Bien entendu, les grandes installations peuvent comprendre une série des dispositifs élémentaires dont nous n’avons fait figurer qu’un seul type, mais les aménagements généraux sont toujours les mêmes. À la suite de la chambre à sable, les eaux gagnent la fosse septique. À ce propos, nous ferons remarquer qu’on a songé à couvrir ces fosses septiques pour maintenir les conditions thermiques constantes, empêcher l’arrivée de l’air, assurer une meilleure fermentation anaérobique, et aussi utiliser à l’éclairage ou au chauffage les gaz qui se dégagent ; mais en fait, dès que cette fermentation a été bien amorcée, il se forme sur le bassin un chapeau, analogue à un chapeau de vinification, qui met suffisamment le phénomène et les bactéries à l’abri du contact de l’air, en même temps qu’un certain dépôt se fait dans le fond du bassin. D’ailleurs, chose curieuse, au bout de quelques mois chapeau et dépôt cessent d’augmenter. La désintégration des substances ternaires donne des bulles de gaz qui vont crever en partie au travers du chapeau, et il ne faut pas croire que les odeurs émises soient insupportables : elles rappellent tout à fait celles que répandent les usines à gaz.

Les eaux sortant du bassin septique, noires et nauséabondes, contenant des substances organiques solubles, sont renvoyées au bout de vingt-quatre heures sur les lits aérobies, établis le plus généralement sur de l’argile tassée, profonds de 1,10m, et dont le fond est garni de tuyaux en terre cuite ; les extrémités de ces tuyaux ne sont. pas jointes et ils peuvent évacuer sur un collecteur commun les eaux qui pénètrent dans leur réseau. Le lit est fait de scories d’usines, de plus en plus fines au fur et à mesure qu’on monte à la surface, et des caniveaux, en éventail assurent la distribution de l’eau en couche mince à la surface de ce lit.

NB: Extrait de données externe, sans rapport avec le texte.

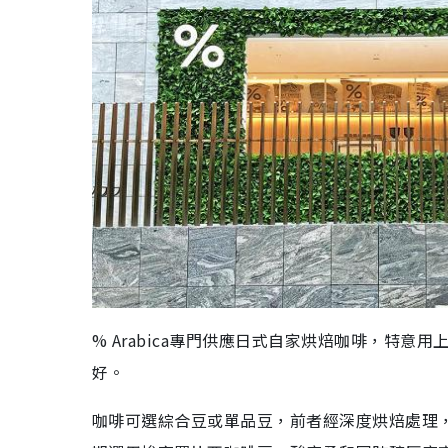
% Arabica專門供應日式自家烘焙咖啡，特意用
好。
咖啡可選綜合豆或單品豆，前者經深度烘焙處理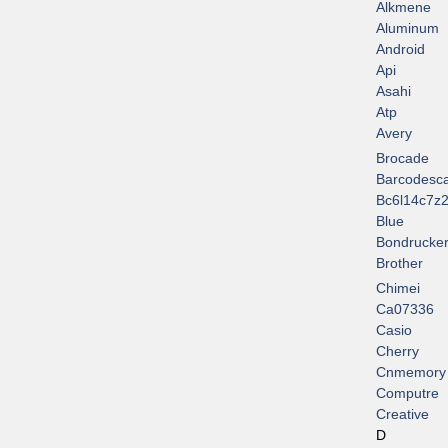
Alkmene
Aluminum
Android
Api
Asahi
Atp
Avery
Brocade
Barcodesc
Bc6l14c7z2
Blue
Bondrucke
Brother
Chimei
Ca07336
Casio
Cherry
Cnmemory
Computre
Creative
D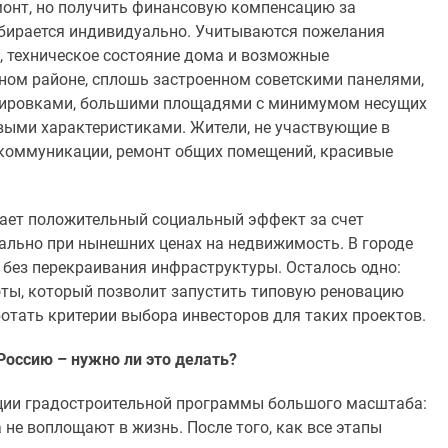
емонт, но получить финансовую компенсацию за
дбирается индивидуально. Учитываются пожелания
, техническое состояние дома и возможные
ном районе, сплошь застроенном советскими панелями,
анировками, большими площадями с минимумом несущих
выми характеристиками. Жители, не участвующие в
 коммуникации, ремонт общих помещений, красивые
чает положительный социальный эффект за счет
ально при нынешних ценах на недвижимость. В городе
без перекраивания инфраструктуры. Осталось одно:
ты, который позволит запустить типовую реновацию
ботать критерии выбора инвесторов для таких проектов.
Россию – нужно ли это делать?
ации градостроительной программы большого масштаба:
 не воплощают в жизнь. После того, как все этапы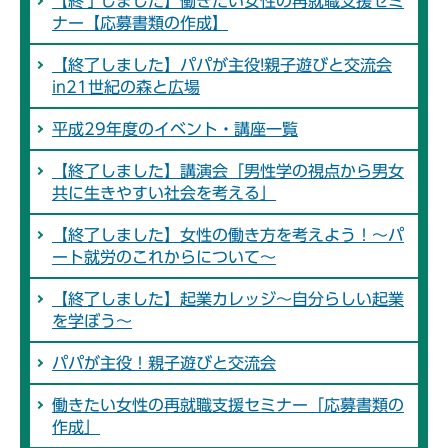
【終了しました】働きたい女性の再就職支援セミ
ナー【応募書類の作成】
【終了しました】パパが主役!親子遊びと交流会
in21世紀の森と広場
平成29年度のイベント・講座一覧
【終了しました】講演会「男性学の視点から男女
共に生きやすい社会を考える」
【終了しました】女性の働き方を考えよう！～パ
ート就労のこれからについて～
【終了しました】起業カレッジ～自分らしい起業
を学ぼう～
パパが主役！親子遊びと交流会
働きたい女性の再就職支援セミナー「応募書類の
作成」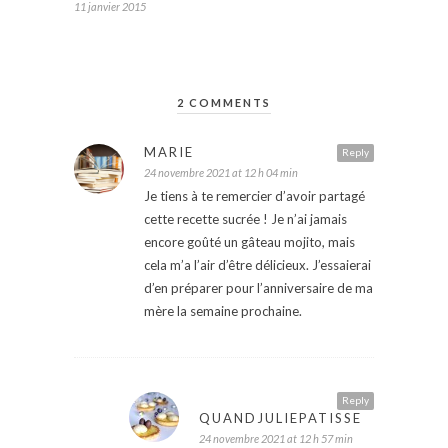
11 janvier 2015
2 COMMENTS
MARIE
Reply
24 novembre 2021 at 12 h 04 min
Je tiens à te remercier d’avoir partagé
cette recette sucrée ! Je n’ai jamais
encore goûté un gâteau mojito, mais
cela m’a l’air d’être délicieux. J’essaierai
d’en préparer pour l’anniversaire de ma
mère la semaine prochaine.
Reply
QUANDJULIEPATISSE
24 novembre 2021 at 12 h 57 min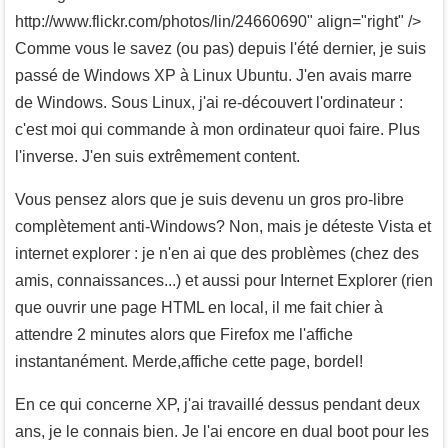
http://www.flickr.com/photos/lin/24660690" align="right" />
Comme vous le savez (ou pas) depuis l'été dernier, je suis
passé de Windows XP à Linux Ubuntu. J'en avais marre
de Windows. Sous Linux, j'ai re-découvert l'ordinateur :
c'est moi qui commande à mon ordinateur quoi faire. Plus
l'inverse. J'en suis extrêmement content.
Vous pensez alors que je suis devenu un gros pro-libre
complètement anti-Windows? Non, mais je déteste Vista et
internet explorer : je n'en ai que des problèmes (chez des
amis, connaissances...) et aussi pour Internet Explorer (rien
que ouvrir une page HTML en local, il me fait chier à
attendre 2 minutes alors que Firefox me l'affiche
instantanément. Merde,affiche cette page, bordel!
En ce qui concerne XP, j'ai travaillé dessus pendant deux
ans, je le connais bien. Je l'ai encore en dual boot pour les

Des dispositifs automatiques assurent le remplissage en une heure ; le contact dure ensuite deux heures, la vidange se fait en une heure également (les opérations devant être lentes pour favoriser l’action des bactéries) ; on laisse le lit se reposer quatre heures pour l’aération nécessaire dont nous avons parlé. Au sortir du premier lit, les eaux vont sur le second ; et les choses sont généralement organisées de manière que l’on puisse traiter constamment des eaux, en faisant alterner les périodes de repos ou de travail de divers lits. Ce qui est assez curieux à remarquer, c’est que les lits ne fonctionnent vraiment bien qu’au bout de quelques mois après leur mise en service, quand leur peuplement en bactéries est bien effectué.

Nous ne pouvons prolonger davantage ces explications sur l’épuration bactérienne, mais nous devons du moins noter que le nombre des germes cultivables dans les effluents sortant des lits, n’est plus que de 5 à 10 % de ce qu’on trouvait avant le traitement ; l’eau est réellement épurée et n’est plus altérable, on peut sans inconvénient la rejeter dans les ’rivières Ou l’employer à des usages industriels, et l’ammoniaque que contiennent ces eaux est dans un état à se transformer aisément en nitrate dès qu’il. dispose d’une quantité suffisante d’air pour s’oxyder. Ce système parait donc des plus pratiques et des plus effectifs, il fonctionne rapidement et sûrement, il permet d’épurer trente-six fois plus d’eaux que l’épandage, il n’a pas ses inconvénients caractéristiques et les dépenses même d’installation ne sont pas fort élevées.